One clear lesson from our experience is the importance of behaviour in reducing the environmental footprint. Designing buildings and neighbourhoods to be as sustainable as possible is an important first step, but the behaviour of the occupants is at least as significant when it comes to the overall impact (some studies show behaviour to have twice the impact of the built environment).

One example is with electricity use. The electricity use of individual Earthsong houses varies widely, even for identical houses with similar numbers and ages of inhabitants, because of the preferences and behaviour of the residents. Because high individual users to some extent determine the overall cost to everyone at Earthsong, (as the pricing plan from the supplier is determined by our overall use), we have debated this issue on all levels, from the underlying philosophy of pricing formulae to ways people can reduce their electricity use.
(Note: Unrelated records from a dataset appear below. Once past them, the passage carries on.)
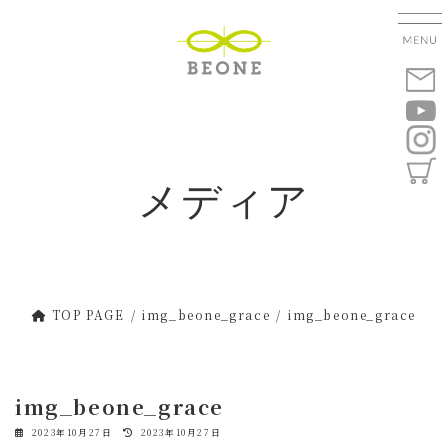
コ
ナ
ン
ビ
テ
ゲ
ン
ー
ツ
シ
へ
ョ
ス
ン
キ
に
メディア
ッ
移
プ
動
TOP PAGE
img_beone_grace
img_beone_grace
img_beone_grace
最
2023年10月27日
2023年10月27日
終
Earthsong residents are given information regularly about the power use of different appliances, and encouraged to limit their power use to around 3.5 kilowatts/household at any one time, for example by switching off the heater when using the oven. This is to reduce costs collectively by operating within small fuses at the transformer. Residents are also encouraged to buy energy-efficient appliances, including super-insulated fridges and compact fluorescent lighting.

A cooperative neighbourhood can facilitate behaviour change through information exchange and education, sharing ideas and tips about how to manage the systems more efficiently, internal pricing plans that reward low users and discourage high use, built-in information feedback mechanisms, and accountability through making information on individual house use available to all. All of these mechanisms are in place in some form at Earthsong, with the result that 32 homes and the common house are managing to function with an electricity supply of the size that usually supplies 6 houses in New Zealand.

These measures mean the average house at Earthsong uses only about half the electricity of an average house elsewhere, with some households who manage their solar water boosters efficiently paying only $30 - $40 per month for power even in winter.

HERS assessments (Home Energy Rating Scheme - an Energy Efficiency and Conservation Authority project) on a range of Earthsong house types in 2008 gave them an 8 rating, the highest energy ratings in New Zealand to date.